**Parts of the exercise**
1. According to the lawn mower article, over what span of years was SOLARBOI created?
2. In the lawn mower article, rewrite the stretch from "Lawn is a curious" through "enlist robotic help.", swapping "robotic" for "mechanical".
3. Carry on the lawn mower article from the point where it stops.

───── Excerpted text

I’m Building an Autonomous Lawn Mower and Cutting Grass Is Harder Than You Think
My overgrown lawn poses challenges that I’m sick of facing single-handedly. Time to get a robot involved.
Lawn is a curious thing, and the modern concept as we know it developed in such a broad and distributed way that covering its history here would be an article in itself. Regardless, it's a part of virtually every suburban yard, and maintaining a neat lawn is key to keeping yard areas both pretty and usable. Australia's brutal conditions have left me tired of the grind, however, and I have had enough; it is time to enlist robotic help.
Any sane person sick of mowing would just buy an off-the-shelf autonomous mower and be done with it. However, if you've had any experience with the hardware or their vacuuming cousins, you'll know its performance often leaves something to be desired. Besides, I'm something of a roboticist myself, and I much prefer to build my own hardware. That way, when it sucks, I at least have someone to blame—as well as the opportunity to do something about it.
If you dig robot lawn mowers, watch along with the build below!
Rise of the Machines
It just so happens that I've been living with a recently unemployed robot who has been looking for a new mission in life. I created SOLARBOI over a period from 2016 to 2021. Originally designed with the goal of exploring the Australian outback, he is kitted out with a 4G cellular data connection, big antennas, and a solar panel for power. He's capable of roaming for days, charging up from the sun, and driving onwards in the dead of night. That is, when he's not getting stuck in ditches, rescued by publicans, or, during one unfortunate misadventure, having his gearbox fall to bits.
The SOLARBOI project was, in some ways, spawned from my imagination as a young child. I loved radio control cars and had once seen one controlled by a computer. However, the problem was that you couldn't drive the car beyond your line of sight; once the car left the room, you had no idea where it was going. I figured at the time that a camera would solve that problem, letting you go exploring with the RC car. Of course, such a thing was difficult with the technology of the 1990s.
Fast forward several decades and I realized that with the benefit of a 4G data connection and a small camera, it was now possible to build a robot that could roam the world while you watched its progress via a streaming video feed over the internet. Add on a solar panel, and you now have a robot that can, in theory, roam endlessly wherever there's a 4G data signal and sufficient sunlight.
I thusly tasked SOLARBOI with the challenge of roaming through Australian country towns, where I figured he'd get plentiful solar power and would be less likely to be disturbed as compared to a heavily-trafficked pedestrian area in a city or the suburbs. I was able to run several missions over a period of a couple of years, often sending out SOLARBOI for a few days at a time and roaming as far as possible before we got stuck, broke something, or simply hit up against the edges of coverage of the mobile phone network.
It was great fun, and SOLARBOI quickly won himself many adoring fans, some of whom contributed their own technical expertise to the project. However, after a time, I had to end his missions for my own sanity. Developing and improving the robot was becoming a full-time job. Worse, leaving a robot unattended in the outback all day was incredibly stressful; missions would go on long until the wee hours, and I would then spend most of the next day panicking that it would be stolen, destroyed, or simply fail to wake up. We'd had fun, but after plenty of exciting missions, it was time to retire.

──────────
───── Material shown

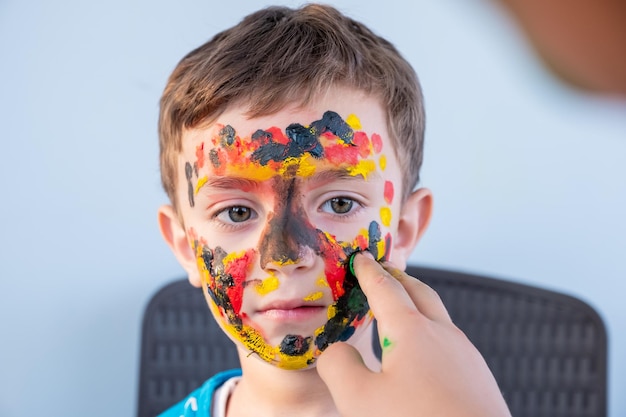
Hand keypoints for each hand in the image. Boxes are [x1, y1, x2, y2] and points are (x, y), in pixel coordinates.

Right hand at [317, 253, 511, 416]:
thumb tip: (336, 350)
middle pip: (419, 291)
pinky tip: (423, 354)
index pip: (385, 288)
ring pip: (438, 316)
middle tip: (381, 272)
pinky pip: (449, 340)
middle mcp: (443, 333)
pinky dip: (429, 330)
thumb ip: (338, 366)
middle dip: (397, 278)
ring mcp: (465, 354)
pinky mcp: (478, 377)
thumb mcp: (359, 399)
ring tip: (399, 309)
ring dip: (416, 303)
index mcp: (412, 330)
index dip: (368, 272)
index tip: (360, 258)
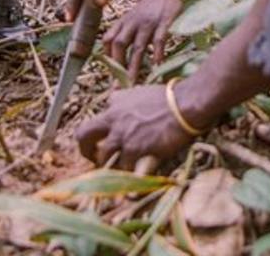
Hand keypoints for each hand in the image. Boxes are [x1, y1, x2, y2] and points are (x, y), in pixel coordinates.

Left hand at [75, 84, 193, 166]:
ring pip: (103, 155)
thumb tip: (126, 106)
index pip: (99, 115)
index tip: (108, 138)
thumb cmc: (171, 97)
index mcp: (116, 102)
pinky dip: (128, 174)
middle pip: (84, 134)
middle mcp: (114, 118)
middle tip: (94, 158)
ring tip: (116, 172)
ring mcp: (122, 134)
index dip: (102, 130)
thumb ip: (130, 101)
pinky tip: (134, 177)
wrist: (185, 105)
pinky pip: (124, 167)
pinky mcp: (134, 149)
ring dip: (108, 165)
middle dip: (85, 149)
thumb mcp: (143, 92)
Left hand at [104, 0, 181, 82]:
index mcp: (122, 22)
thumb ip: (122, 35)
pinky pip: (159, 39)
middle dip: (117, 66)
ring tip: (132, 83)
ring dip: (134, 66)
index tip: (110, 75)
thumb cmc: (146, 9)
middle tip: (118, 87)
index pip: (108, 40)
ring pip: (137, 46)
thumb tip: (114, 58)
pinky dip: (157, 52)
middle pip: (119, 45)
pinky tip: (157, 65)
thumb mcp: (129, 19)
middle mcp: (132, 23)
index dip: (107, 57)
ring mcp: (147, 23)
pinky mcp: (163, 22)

──────────
───── Material shown

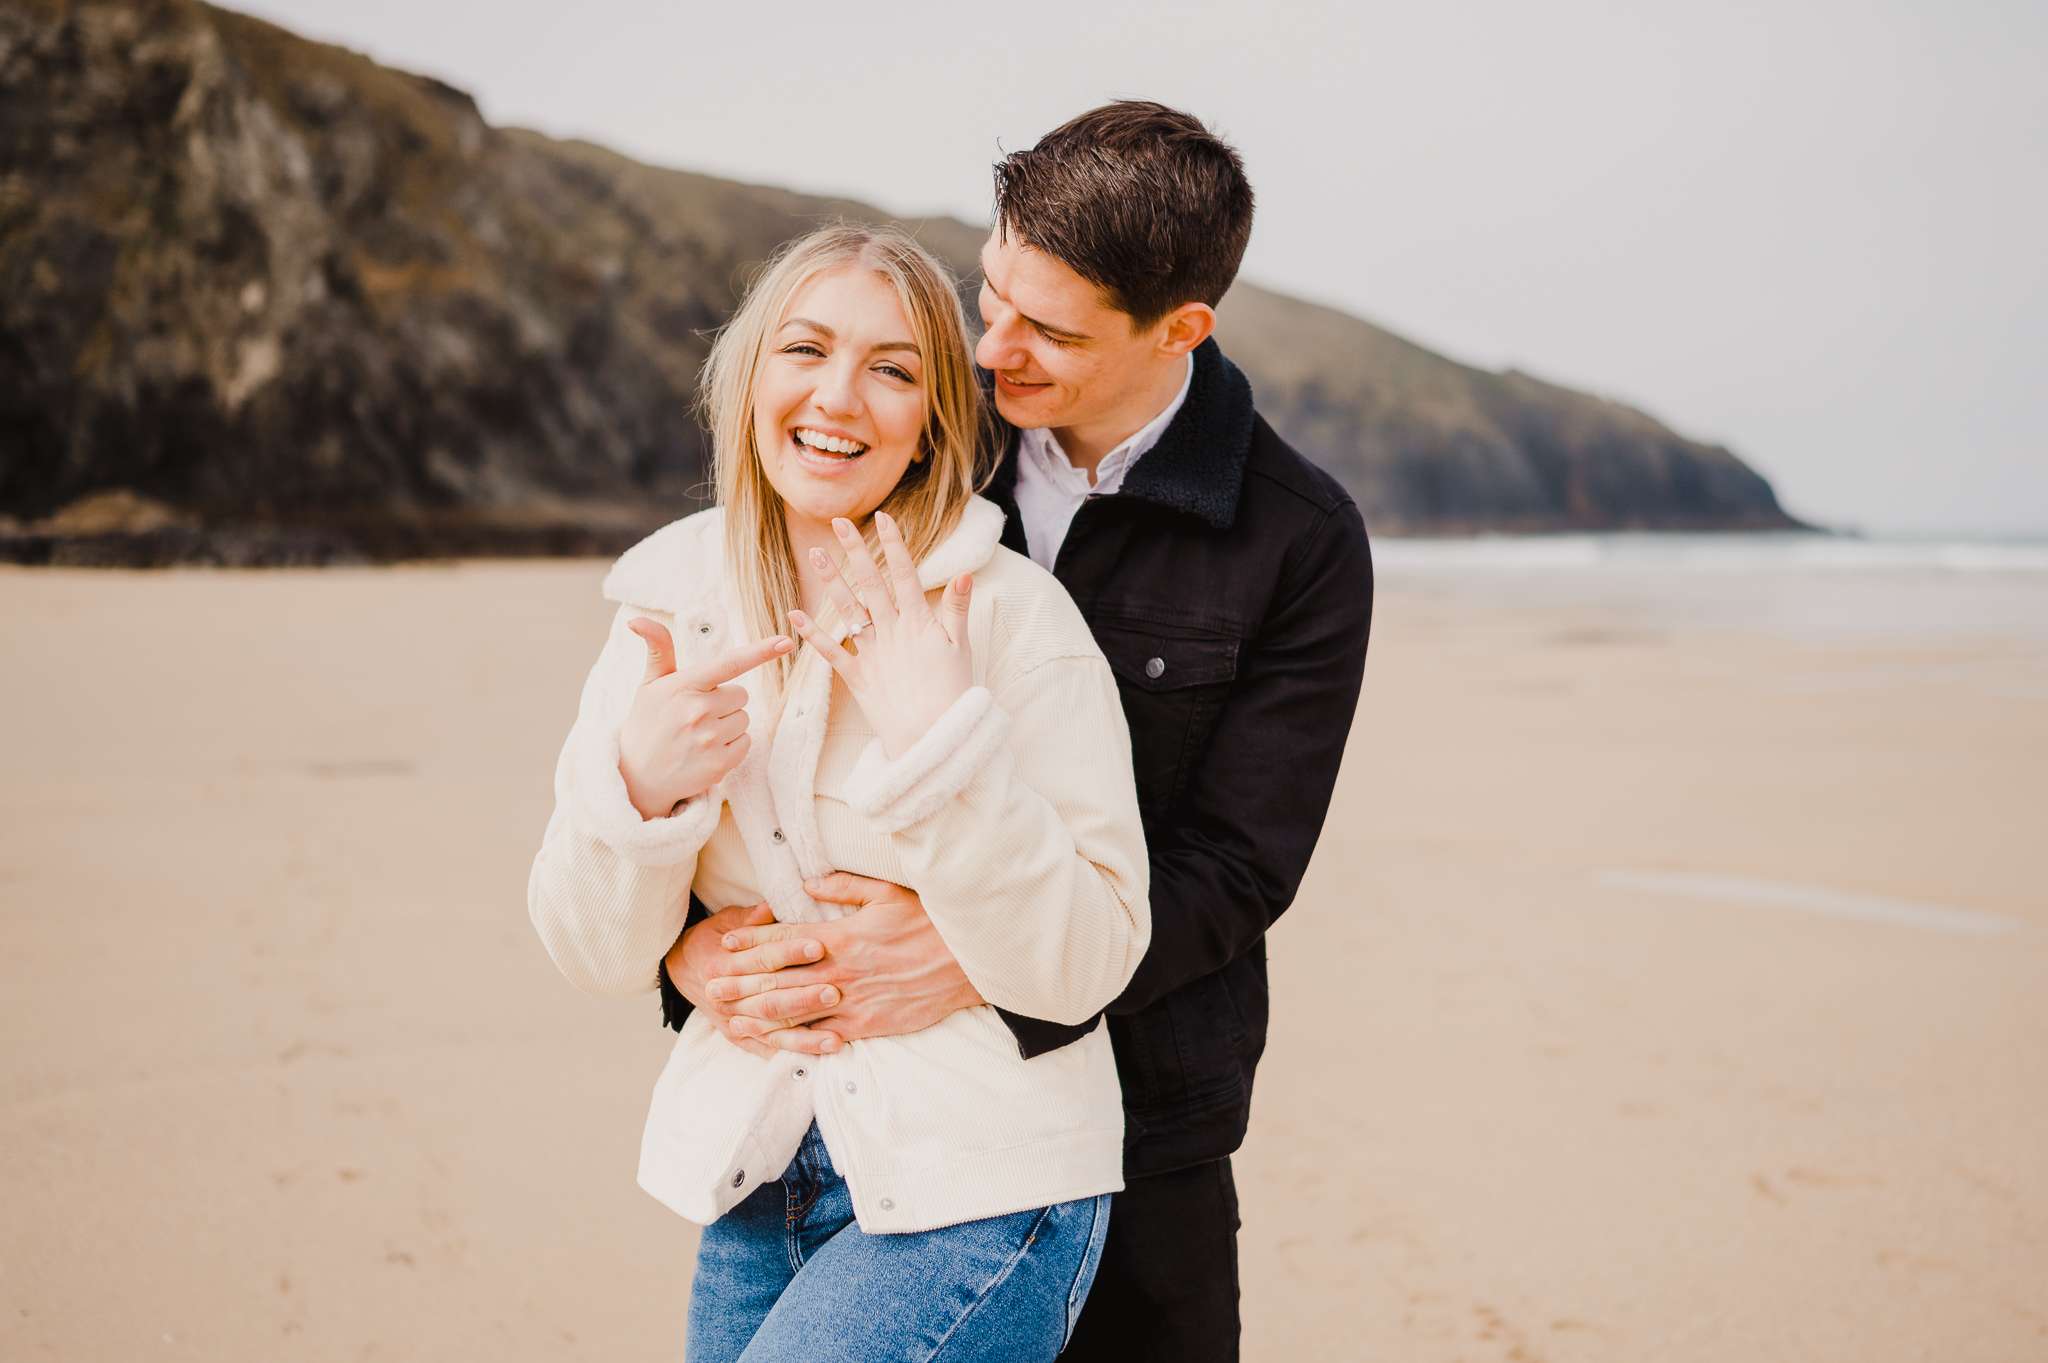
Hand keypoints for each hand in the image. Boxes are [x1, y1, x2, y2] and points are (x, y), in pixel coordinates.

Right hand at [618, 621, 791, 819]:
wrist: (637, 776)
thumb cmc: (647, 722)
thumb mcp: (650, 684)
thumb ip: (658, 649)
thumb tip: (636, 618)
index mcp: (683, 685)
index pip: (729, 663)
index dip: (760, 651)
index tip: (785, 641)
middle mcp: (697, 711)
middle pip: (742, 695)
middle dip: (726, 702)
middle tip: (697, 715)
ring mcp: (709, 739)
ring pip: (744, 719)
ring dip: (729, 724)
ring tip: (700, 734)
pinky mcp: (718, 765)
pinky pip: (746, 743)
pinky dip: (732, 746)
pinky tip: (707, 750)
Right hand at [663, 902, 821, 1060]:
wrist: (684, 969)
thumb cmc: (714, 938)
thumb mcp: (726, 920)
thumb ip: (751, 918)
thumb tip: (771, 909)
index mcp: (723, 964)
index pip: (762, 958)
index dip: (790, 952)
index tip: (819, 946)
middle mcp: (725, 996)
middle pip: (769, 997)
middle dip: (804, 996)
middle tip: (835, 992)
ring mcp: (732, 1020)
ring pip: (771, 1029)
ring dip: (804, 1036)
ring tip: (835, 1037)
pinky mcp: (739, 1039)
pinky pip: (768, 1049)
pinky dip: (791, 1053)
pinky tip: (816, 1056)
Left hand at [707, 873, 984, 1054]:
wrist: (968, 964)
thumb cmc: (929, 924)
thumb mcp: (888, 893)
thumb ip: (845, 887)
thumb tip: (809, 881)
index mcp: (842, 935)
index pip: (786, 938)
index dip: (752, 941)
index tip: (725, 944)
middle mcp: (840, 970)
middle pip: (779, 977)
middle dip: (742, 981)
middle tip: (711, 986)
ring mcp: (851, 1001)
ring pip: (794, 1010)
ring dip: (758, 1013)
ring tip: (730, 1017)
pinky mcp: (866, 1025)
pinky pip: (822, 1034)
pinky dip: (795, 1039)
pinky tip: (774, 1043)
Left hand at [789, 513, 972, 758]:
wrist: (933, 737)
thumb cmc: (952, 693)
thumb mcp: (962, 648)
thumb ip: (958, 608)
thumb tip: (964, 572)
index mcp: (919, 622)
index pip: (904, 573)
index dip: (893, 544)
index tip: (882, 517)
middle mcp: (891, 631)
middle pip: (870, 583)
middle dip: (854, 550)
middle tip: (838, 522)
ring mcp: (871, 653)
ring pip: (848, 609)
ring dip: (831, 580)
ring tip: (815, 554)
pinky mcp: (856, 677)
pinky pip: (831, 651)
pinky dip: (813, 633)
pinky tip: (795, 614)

──────────
───── Material shown

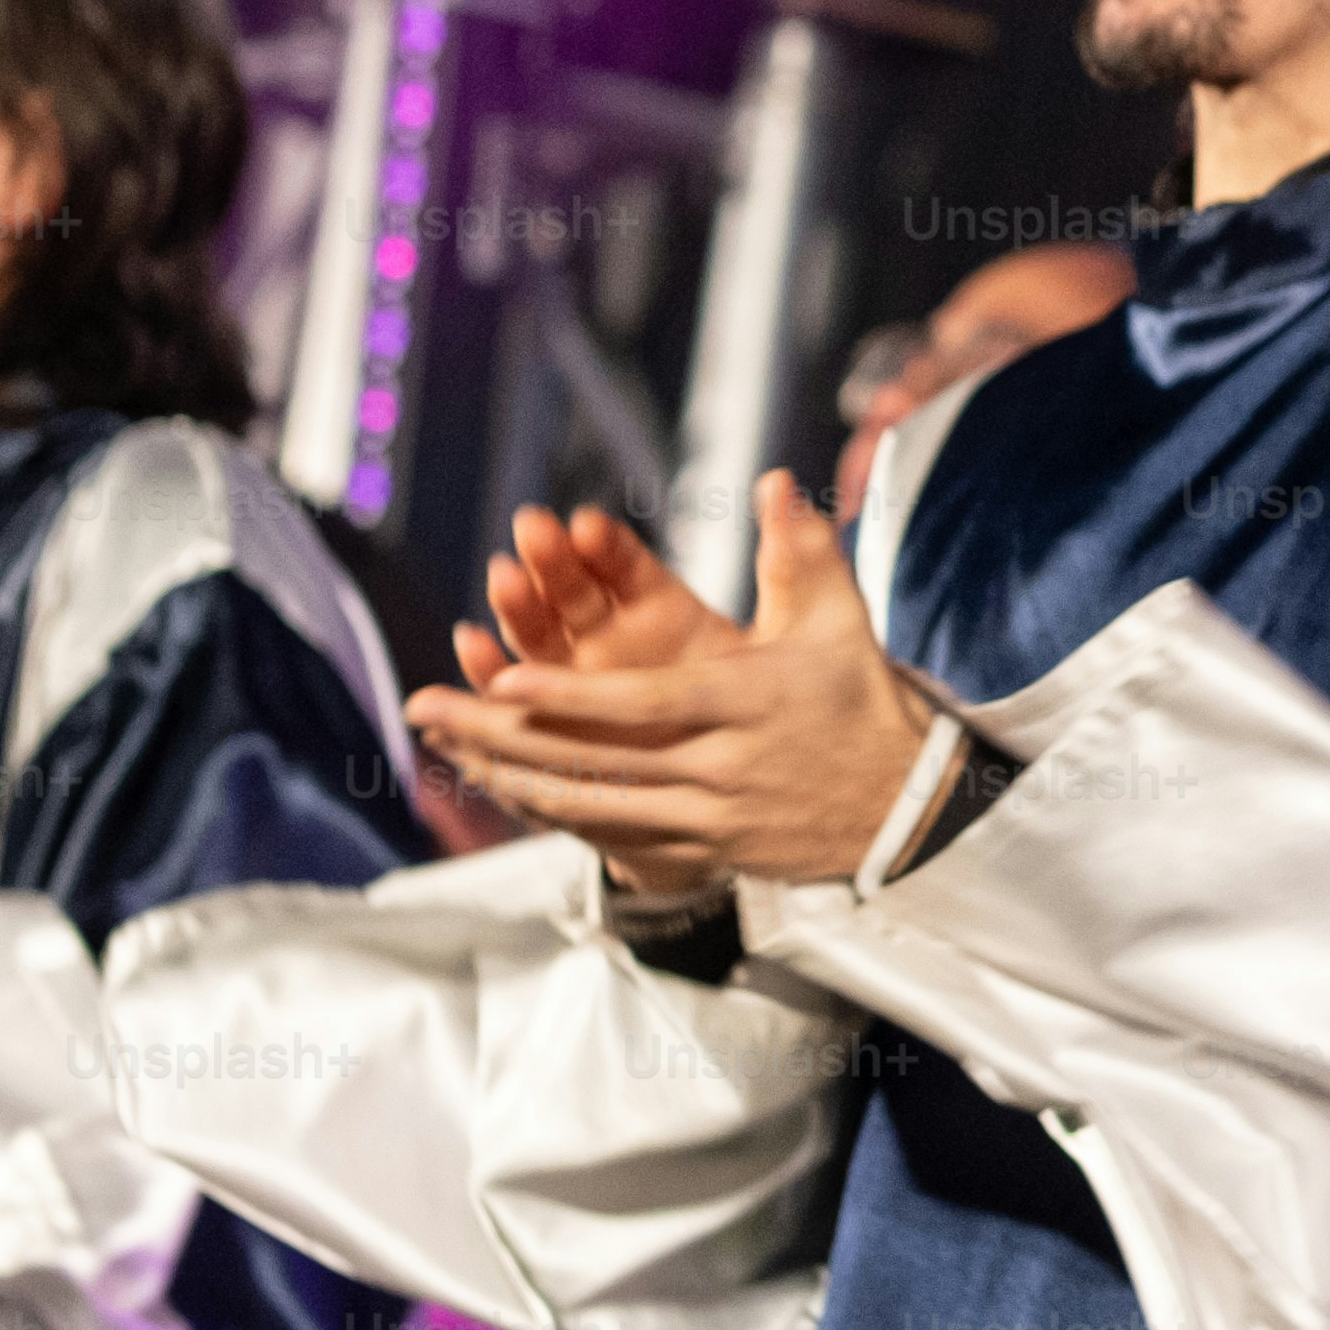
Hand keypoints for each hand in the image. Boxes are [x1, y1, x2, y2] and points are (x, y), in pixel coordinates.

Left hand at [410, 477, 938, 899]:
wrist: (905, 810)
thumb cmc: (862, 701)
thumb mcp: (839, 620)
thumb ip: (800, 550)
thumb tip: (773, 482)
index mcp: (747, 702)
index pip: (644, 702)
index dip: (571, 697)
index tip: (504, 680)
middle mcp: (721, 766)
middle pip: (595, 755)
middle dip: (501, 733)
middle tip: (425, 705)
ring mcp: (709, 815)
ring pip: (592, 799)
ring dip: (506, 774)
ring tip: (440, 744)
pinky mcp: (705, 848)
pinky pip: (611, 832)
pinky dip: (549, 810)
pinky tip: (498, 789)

──────────

**Results for each task**
1. From 2016 to 2021.

2.
Lawn is a curious thing, and the modern concept as we know it developed in such a broad and distributed way that covering its history here would be an article in itself. Regardless, it's a part of virtually every suburban yard, and maintaining a neat lawn is key to keeping yard areas both pretty and usable. Australia's brutal conditions have left me tired of the grind, however, and I have had enough; it is time to enlist mechanical help.

3.
Over the course of the project, though, I developed SOLARBOI into a (relatively) reliable platform, capable of getting about on sealed surfaces and scrub with aplomb, even if he is built on the battered and tired shell of an old four-wheel-drive RadioShack RC car. One day, he'll get a brother built on a far more capable chassis, but that would still leave me with a whole robot with nothing to do. But now that SOLARBOI has been retired from active outback duty, he will take on a new job—as Mowerboi.
The idea is simple: Fit Mowerboi with a cutting blade and program him to follow GPS waypoints so he can trim the lawn more regularly than I care to. It's an important job; letting the grass get too long tends to lead to a patchy, inconsistent lawn that leaves plenty of space for weeds to invade. In Australia, where weeds like bindi scatter incredibly painful thorns and grow at a furious pace, maintaining a strong lawn is vital to comfort at home. Those thorns get everywhere.
I've already coded basic autonomy into Mowerboi, so he's capable of heading from one GPS waypoint to another. However, there's no obstacle avoidance code, and for yard-scale operations, standard GPS isn't quite good enough. With accuracy only down to a few meters, it's virtually impossible to stop our robot friend from hitting fences on occasion. I've got some plans to tackle that problem though, and I think I can get him buzzing about the yard without too many problems.
Instead, my initial concern is with cutting the grass itself. Thus, I had to figure out how to build the mower part of my autonomous mower. In the meantime, I can drive the robot manually around on the lawn via a computer in a similar way to a radio-control car while I test my grass-cutting apparatus.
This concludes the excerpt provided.